**What is being asked:** Extract every one of the lines below and reproduce each of them character for character.

Start of Block

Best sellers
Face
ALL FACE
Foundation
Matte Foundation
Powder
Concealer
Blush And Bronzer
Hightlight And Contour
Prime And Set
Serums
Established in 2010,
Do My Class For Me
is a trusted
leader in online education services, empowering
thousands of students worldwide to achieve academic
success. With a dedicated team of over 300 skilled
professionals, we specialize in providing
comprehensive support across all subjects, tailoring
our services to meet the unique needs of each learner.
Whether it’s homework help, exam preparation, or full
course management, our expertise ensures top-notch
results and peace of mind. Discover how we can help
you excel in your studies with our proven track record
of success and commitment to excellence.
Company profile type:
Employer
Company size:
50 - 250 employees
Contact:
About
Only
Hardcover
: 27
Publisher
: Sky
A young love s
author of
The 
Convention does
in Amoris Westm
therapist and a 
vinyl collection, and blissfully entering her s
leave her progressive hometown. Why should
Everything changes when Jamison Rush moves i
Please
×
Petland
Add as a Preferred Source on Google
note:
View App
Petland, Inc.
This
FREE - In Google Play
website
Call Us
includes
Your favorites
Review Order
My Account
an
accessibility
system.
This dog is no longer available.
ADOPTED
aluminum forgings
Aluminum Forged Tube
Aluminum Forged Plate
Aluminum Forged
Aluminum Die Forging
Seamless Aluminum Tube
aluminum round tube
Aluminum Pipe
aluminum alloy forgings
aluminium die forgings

End of Block

**Written reply:**
Best sellers
Face
ALL FACE
Foundation
Matte Foundation
Powder
Concealer
Blush And Bronzer
Hightlight And Contour
Prime And Set
Serums
Established in 2010,
Do My Class For Me
is a trusted
leader in online education services, empowering
thousands of students worldwide to achieve academic
success. With a dedicated team of over 300 skilled
professionals, we specialize in providing
comprehensive support across all subjects, tailoring
our services to meet the unique needs of each learner.
Whether it’s homework help, exam preparation, or full
course management, our expertise ensures top-notch
results and peace of mind. Discover how we can help
you excel in your studies with our proven track record
of success and commitment to excellence.
Company profile type:
Employer
Company size:
50 - 250 employees
Contact:
About
Only
Hardcover
: 27
Publisher
: Sky
A young love s
author of
The 
Convention does
in Amoris Westm
therapist and a 
vinyl collection, and blissfully entering her s
leave her progressive hometown. Why should
Everything changes when Jamison Rush moves i
Please
×
Petland
Add as a Preferred Source on Google
note:
View App
Petland, Inc.
This
FREE - In Google Play
website
Call Us
includes
Your favorites
Review Order
My Account
an
accessibility
system.
This dog is no longer available.
ADOPTED
aluminum forgings
Aluminum Forged Tube
Aluminum Forged Plate
Aluminum Forged
Aluminum Die Forging
Seamless Aluminum Tube
aluminum round tube
Aluminum Pipe
aluminum alloy forgings
aluminium die forgings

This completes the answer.